Perencana Keuangan dari OneShildt Financial Planing Budi Rahardjo mengatakan kenaikan iuran BPJS tersebut memang dapat saja mengganggu keuangan seseorang karena ada biaya pengeluaran yang membengkak.
“Namun, bagaimanapun kita tidak bisa memungkiri bahwa kenaikan ini akan terjadi, yang jelas proteksi kesehatan itu perlu dan penting sehingga untuk mengatasi hal ini setiap orang perlu untuk melakukan penyusunan ulang prioritas,” tuturnya kepada Bisnis pada Sabtu (21/9/2019).
Hal pertama yang dapat dilakukan adalah turun kelas. Bila biasanya berada pada kelas 1, maka bisa pindah ke kelas 2 sehingga biaya yang dikeluarkan pun tidak meningkat terlalu besar.
Kedua, jika tidak ingin pindah kelas maka harus menghilangkan beberapa pengeluaran yang bukan menjadi prioritas.
“Misalnya untuk rekreasi atau hiburan keluarga yang sebulan bisa empat kali, dikurangi menjadi hanya dua kali sehingga dapat lebih hemat dan dananya bisa dialokasikan untuk BPJS,” ujarnya.
Ketiga, seandainya memang tidak ada yang bisa dikurangi, maka harus bisa mencari subtitusi atau pengganti untuk barang atau jasa yang dipakai dengan biaya yang lebih murah tetapi manfaatnya sama. Misalnya untuk membeli produk tertentu dialokasikan anggaran Rp100.000, bisa dicari penggantinya yang lebih murah dengan manfaat atau kualitas yang tidak jauh beda.

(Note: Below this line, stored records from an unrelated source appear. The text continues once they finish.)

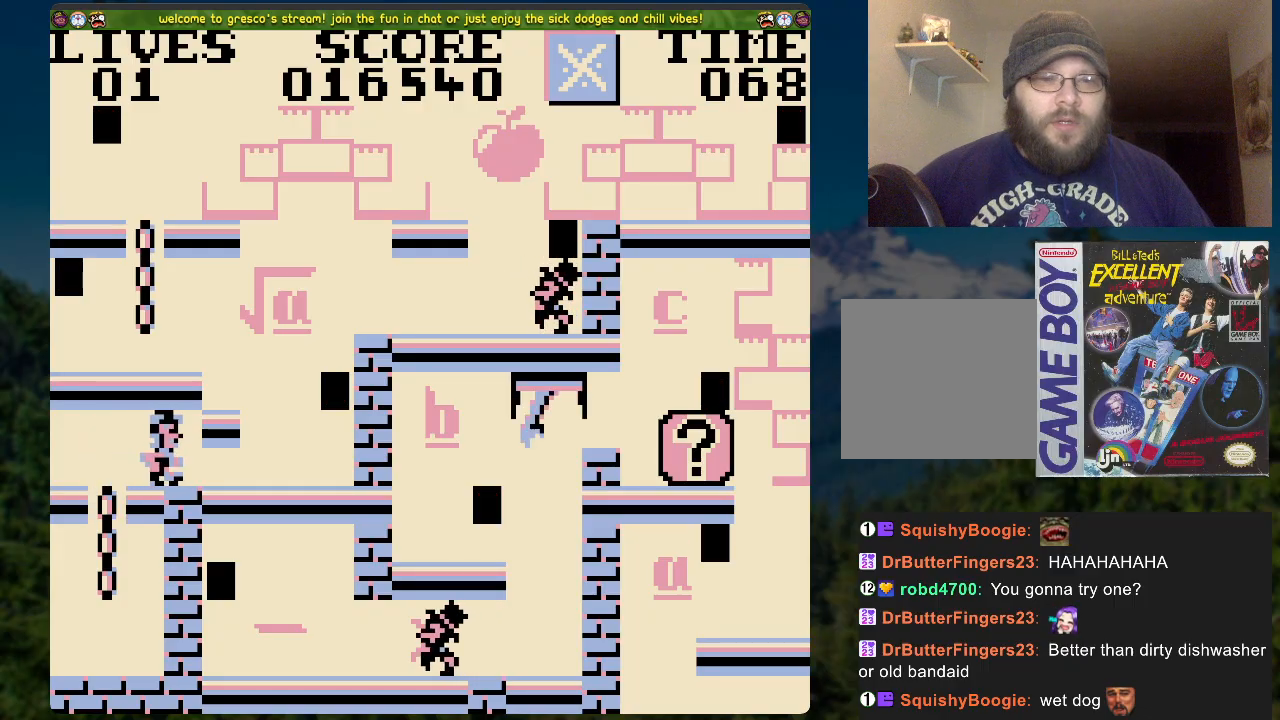
{"buttons": [], "left_stick": "center", "right_stick": "center", "events": [[50, "A", "up"], [368, "DPAD_RIGHT", "up"]]}
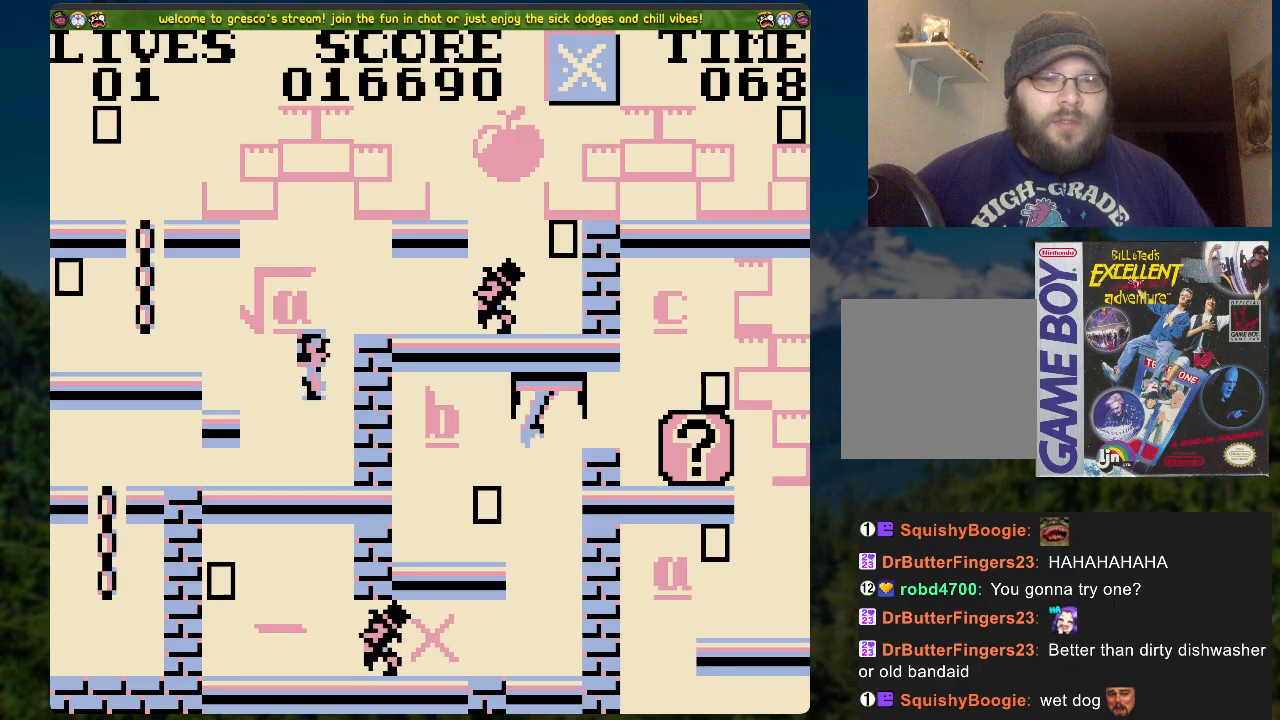
{"buttons": ["DPAD_LEFT"], "left_stick": "center", "right_stick": "center", "events": [[16, "DPAD_LEFT", "down"], [184, "A", "down"], [385, "A", "up"]]}
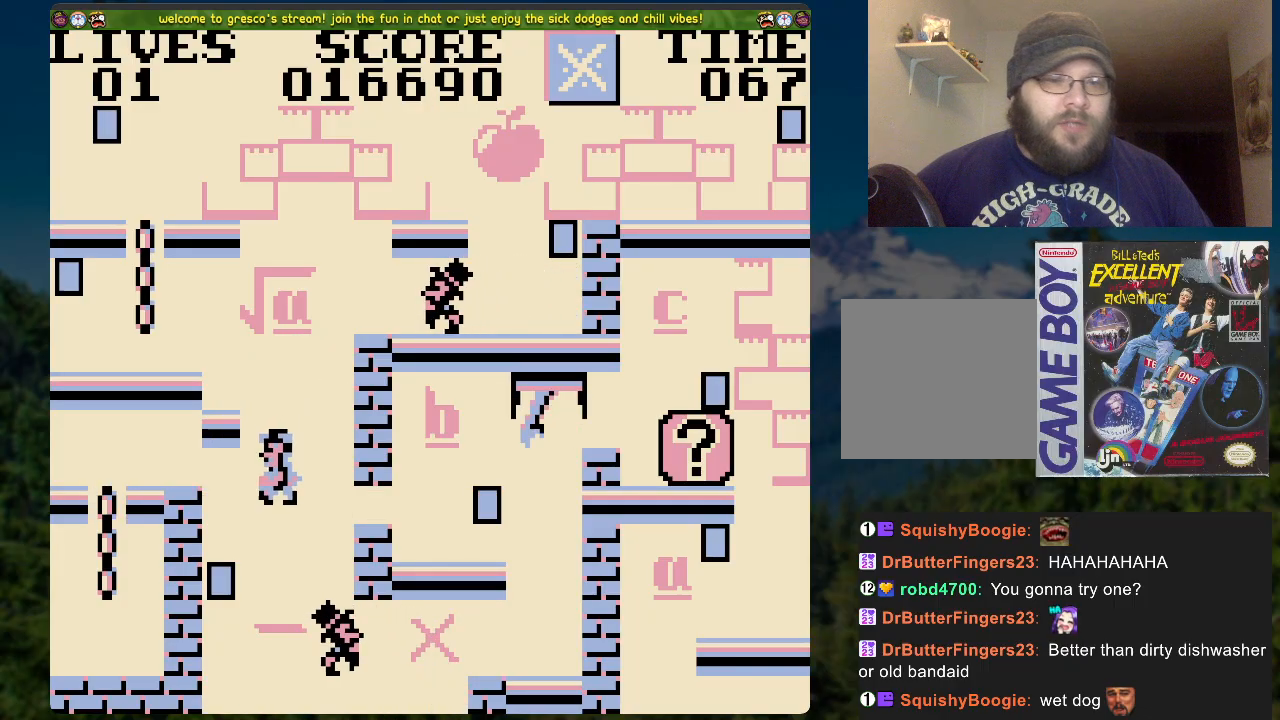
{"buttons": [], "left_stick": "center", "right_stick": "center", "events": [[150, "DPAD_LEFT", "up"]]}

Keempat, mencari penghasilan tambahan sehingga bisa menambah pendapatan untuk membiayai kehidupan. “Kita memang harus fleksibel terhadap perubahan seperti ini karena cash flow itu ya ada naik turunnya, tinggal bagaimana kita pintar dalam mengatur keungan,” ujarnya.
Apalagi sebetulnya jika dibandingkan dengan asuransi swasta, BPJS yang merupakan asuransi sosial ini memiliki banyak nilai positif, biaya premi yang harus dikeluarkan pun sebetulnya masih jauh lebih kecil jika dibandingkan dengan asuransi swasta.
“Memang asuransi swasta itu memiliki berbagai kemudahan, tapi itu diimbangi dengan biaya premi yang lumayan besar. Pun dibedakan berdasarkan kelas, jenis kelamin, usia, serta penyakit. Semakin berisiko biayanya akan semakin besar, sedangkan BPJS biayanya fix, siapa pun bisa ikut dan mendapatkan pelayanan yang sama,” ujarnya.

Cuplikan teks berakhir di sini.